* Task instructions *
Extract the final stretch of the data: the line that contains "fx_px: 1680" and every line after it, unaltered, and no other lines.

* Dataset extract *
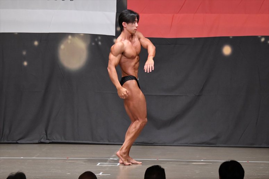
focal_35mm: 225
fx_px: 1680
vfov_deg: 6.1
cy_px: 90
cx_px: 134
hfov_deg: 9.2
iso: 6400
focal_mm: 150
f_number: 5.6
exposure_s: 1/400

* Task answer *
fx_px: 1680
vfov_deg: 6.1
cy_px: 90
cx_px: 134
hfov_deg: 9.2
iso: 6400
focal_mm: 150
f_number: 5.6
exposure_s: 1/400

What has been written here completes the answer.